Give the records once more, exactly as they stand.

:::

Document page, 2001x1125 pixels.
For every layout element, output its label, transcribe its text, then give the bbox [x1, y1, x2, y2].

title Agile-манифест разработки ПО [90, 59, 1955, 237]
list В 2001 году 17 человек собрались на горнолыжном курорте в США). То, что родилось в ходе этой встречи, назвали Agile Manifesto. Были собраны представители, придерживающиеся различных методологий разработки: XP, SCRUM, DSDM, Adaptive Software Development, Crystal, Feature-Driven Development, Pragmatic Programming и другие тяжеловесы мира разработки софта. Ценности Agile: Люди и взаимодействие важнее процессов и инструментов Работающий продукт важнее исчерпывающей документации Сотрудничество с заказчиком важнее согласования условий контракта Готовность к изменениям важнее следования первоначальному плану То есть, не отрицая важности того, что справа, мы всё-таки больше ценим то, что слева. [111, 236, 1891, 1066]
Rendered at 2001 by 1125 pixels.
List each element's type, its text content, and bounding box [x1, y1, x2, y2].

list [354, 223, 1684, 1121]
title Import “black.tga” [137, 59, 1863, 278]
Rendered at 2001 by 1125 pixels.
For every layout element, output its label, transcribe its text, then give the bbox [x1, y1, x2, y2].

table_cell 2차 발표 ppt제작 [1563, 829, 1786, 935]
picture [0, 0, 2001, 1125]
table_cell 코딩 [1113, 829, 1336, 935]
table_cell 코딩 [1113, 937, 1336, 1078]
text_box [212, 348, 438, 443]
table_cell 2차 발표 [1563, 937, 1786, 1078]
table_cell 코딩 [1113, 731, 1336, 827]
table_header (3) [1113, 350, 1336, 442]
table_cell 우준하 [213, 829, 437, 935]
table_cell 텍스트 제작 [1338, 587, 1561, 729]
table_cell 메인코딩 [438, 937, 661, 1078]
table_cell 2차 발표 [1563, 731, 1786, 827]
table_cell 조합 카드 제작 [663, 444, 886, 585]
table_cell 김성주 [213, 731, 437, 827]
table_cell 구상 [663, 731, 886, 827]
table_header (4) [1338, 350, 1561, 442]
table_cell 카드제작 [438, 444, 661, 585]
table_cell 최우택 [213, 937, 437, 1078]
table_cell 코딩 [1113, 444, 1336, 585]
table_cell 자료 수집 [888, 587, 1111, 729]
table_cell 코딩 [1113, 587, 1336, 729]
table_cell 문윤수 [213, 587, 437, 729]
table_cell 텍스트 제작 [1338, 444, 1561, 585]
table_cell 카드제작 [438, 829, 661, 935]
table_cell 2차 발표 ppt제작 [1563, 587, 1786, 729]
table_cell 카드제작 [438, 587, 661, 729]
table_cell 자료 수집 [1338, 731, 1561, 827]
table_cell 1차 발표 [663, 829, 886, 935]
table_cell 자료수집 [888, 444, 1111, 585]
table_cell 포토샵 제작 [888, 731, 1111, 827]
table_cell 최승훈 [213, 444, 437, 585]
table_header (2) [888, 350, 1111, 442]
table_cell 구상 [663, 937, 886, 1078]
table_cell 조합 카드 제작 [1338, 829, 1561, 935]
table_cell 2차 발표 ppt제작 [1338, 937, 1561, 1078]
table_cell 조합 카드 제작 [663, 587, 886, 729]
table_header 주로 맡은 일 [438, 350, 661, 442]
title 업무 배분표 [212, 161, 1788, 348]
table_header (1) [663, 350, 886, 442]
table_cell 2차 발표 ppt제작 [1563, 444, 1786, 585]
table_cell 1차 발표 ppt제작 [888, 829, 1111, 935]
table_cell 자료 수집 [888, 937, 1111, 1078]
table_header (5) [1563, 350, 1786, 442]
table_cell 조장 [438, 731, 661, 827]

:::

REPLY:
Document page, 2001x1125 pixels.
For every layout element, output its label, transcribe its text, then give the bbox [x1, y1, x2, y2].

title Agile-манифест разработки ПО [90, 59, 1955, 237]
list В 2001 году 17 человек собрались на горнолыжном курорте в США). То, что родилось в ходе этой встречи, назвали Agile Manifesto. Были собраны представители, придерживающиеся различных методологий разработки: XP, SCRUM, DSDM, Adaptive Software Development, Crystal, Feature-Driven Development, Pragmatic Programming и другие тяжеловесы мира разработки софта. Ценности Agile: Люди и взаимодействие важнее процессов и инструментов Работающий продукт важнее исчерпывающей документации Сотрудничество с заказчиком важнее согласования условий контракта Готовность к изменениям важнее следования первоначальному плану То есть, не отрицая важности того, что справа, мы всё-таки больше ценим то, что слева. [111, 236, 1891, 1066]
Rendered at 2001 by 1125 pixels.
List each element's type, its text content, and bounding box [x1, y1, x2, y2].

list [354, 223, 1684, 1121]
title Import “black.tga” [137, 59, 1863, 278]
Rendered at 2001 by 1125 pixels.
For every layout element, output its label, transcribe its text, then give the bbox [x1, y1, x2, y2].

table_cell 2차 발표 ppt제작 [1563, 829, 1786, 935]
picture [0, 0, 2001, 1125]
table_cell 코딩 [1113, 829, 1336, 935]
table_cell 코딩 [1113, 937, 1336, 1078]
text_box [212, 348, 438, 443]
table_cell 2차 발표 [1563, 937, 1786, 1078]
table_cell 코딩 [1113, 731, 1336, 827]
table_header (3) [1113, 350, 1336, 442]
table_cell 우준하 [213, 829, 437, 935]
table_cell 텍스트 제작 [1338, 587, 1561, 729]
table_cell 메인코딩 [438, 937, 661, 1078]
table_cell 2차 발표 [1563, 731, 1786, 827]
table_cell 조합 카드 제작 [663, 444, 886, 585]
table_cell 김성주 [213, 731, 437, 827]
table_cell 구상 [663, 731, 886, 827]
table_header (4) [1338, 350, 1561, 442]
table_cell 카드제작 [438, 444, 661, 585]
table_cell 최우택 [213, 937, 437, 1078]
table_cell 코딩 [1113, 444, 1336, 585]
table_cell 자료 수집 [888, 587, 1111, 729]
table_cell 코딩 [1113, 587, 1336, 729]
table_cell 문윤수 [213, 587, 437, 729]
table_cell 텍스트 제작 [1338, 444, 1561, 585]
table_cell 카드제작 [438, 829, 661, 935]
table_cell 2차 발표 ppt제작 [1563, 587, 1786, 729]
table_cell 카드제작 [438, 587, 661, 729]
table_cell 자료 수집 [1338, 731, 1561, 827]
table_cell 1차 발표 [663, 829, 886, 935]
table_cell 자료수집 [888, 444, 1111, 585]
table_cell 포토샵 제작 [888, 731, 1111, 827]
table_cell 최승훈 [213, 444, 437, 585]
table_header (2) [888, 350, 1111, 442]
table_cell 구상 [663, 937, 886, 1078]
table_cell 조합 카드 제작 [1338, 829, 1561, 935]
table_cell 2차 발표 ppt제작 [1338, 937, 1561, 1078]
table_cell 조합 카드 제작 [663, 587, 886, 729]
table_header 주로 맡은 일 [438, 350, 661, 442]
title 업무 배분표 [212, 161, 1788, 348]
table_header (1) [663, 350, 886, 442]
table_cell 2차 발표 ppt제작 [1563, 444, 1786, 585]
table_cell 1차 발표 ppt제작 [888, 829, 1111, 935]
table_cell 자료 수집 [888, 937, 1111, 1078]
table_header (5) [1563, 350, 1786, 442]
table_cell 조장 [438, 731, 661, 827]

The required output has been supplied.